There’s two ways to approach this, depending on how you’re constructing your game: “top-down” or “bottom-up”, to borrow terms from Magic design.

“Bottom-up” designs are created when the designer thinks of one or two interesting mechanics they’d like to explore. In this way, you develop these games by weaving supplementary mechanics and theme around your core concepts in a way that creates a complex, challenging design. The issue arrives when the supplementary mechanics are lifted from more popular genres – for instance, creating an interesting way of placing tiles on a board but deciding that the way to acquire them is through simple drafting because you can’t think of anything better.

The best way to keep your bottom-up game focused is to think about what the core mechanic wants. For instance, in our theoretical tile-laying game above, how would it be a challenge for you to get the arrangement that you want? What would generate a feeling of satisfaction when you arrange your tiles in just the right way to shoot past your opponents? What mirrors the core mechanic in a satisfying way? Once you’ve answered these questions, the focus of your game becomes clearer.

Ice Theme

“Top-down” designs are based primarily on theme. My Happy Daggers, for instance, was made as a way to capture the feel of melodramatic swordfights as you might see in The Three Musketeers or Kenneth Branagh’s adaptation of Hamlet. This makes focusing with your mechanics simultaneously easier and harder: You have a clearer statement of what you’d like to design, but because you’re starting from scratch mechanically it’s a lot easier to drift away from where you started.

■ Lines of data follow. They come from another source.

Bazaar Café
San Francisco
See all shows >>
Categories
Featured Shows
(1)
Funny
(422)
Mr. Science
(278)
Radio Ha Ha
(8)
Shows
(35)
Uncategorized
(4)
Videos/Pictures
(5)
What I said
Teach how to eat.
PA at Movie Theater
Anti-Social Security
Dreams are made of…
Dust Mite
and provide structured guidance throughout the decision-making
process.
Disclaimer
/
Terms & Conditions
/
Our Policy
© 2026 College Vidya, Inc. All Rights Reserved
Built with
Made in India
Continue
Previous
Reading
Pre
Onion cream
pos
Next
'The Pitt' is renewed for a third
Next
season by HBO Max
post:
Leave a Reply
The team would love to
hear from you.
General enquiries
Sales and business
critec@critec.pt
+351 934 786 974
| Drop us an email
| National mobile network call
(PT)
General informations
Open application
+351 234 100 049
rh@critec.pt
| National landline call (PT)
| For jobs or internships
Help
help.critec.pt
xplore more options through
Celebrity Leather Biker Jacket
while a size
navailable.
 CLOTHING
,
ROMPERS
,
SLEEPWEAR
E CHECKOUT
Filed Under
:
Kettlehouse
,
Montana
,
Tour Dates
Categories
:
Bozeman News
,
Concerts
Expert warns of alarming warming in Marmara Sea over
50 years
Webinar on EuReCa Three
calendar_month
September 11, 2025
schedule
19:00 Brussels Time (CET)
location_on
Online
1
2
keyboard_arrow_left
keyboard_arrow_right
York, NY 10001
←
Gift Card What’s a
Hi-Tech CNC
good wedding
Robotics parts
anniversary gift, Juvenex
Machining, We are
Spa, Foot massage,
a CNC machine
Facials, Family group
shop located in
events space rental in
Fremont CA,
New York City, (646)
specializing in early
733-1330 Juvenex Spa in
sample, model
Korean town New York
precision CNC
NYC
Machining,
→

The most important part of designing a top-down game is its “feel”: That is, making players feel the same when playing your game as they do while watching a movie or reading a book of the same genre. Mark Rosewater, Magic head designer, talked about this approach when designing for Innistrad, the game’s gothic horror/movie monster expansion. The primary feeling you get from a good horror movie isn’t necessarily shock, but dread – the creeping feeling that something’s wrong right before the skeleton pops out or whatever. So the mechanics of Innistrad were aimed at generating the same feelings: Humans which could turn into werewolves on the next turn, any creature’s death triggering a powerful “morbid” effect, spells which could return from the graveyard when you least want it. Innistrad is considered by many to be one of the best Magic sets ever made, which speaks to the power of this approach.

Heinzight is 20/20

Your game will be much better when everything – every tiny mechanic and every scrap of design – is all precisely focused on a core experience. By keeping this in mind while playtesting, the process will probably be more painful – you’ll have to throw out otherwise good concepts because they don’t jazz with the other things you’re doing – but will result in a clearer, more fun, and more impactful game for your players.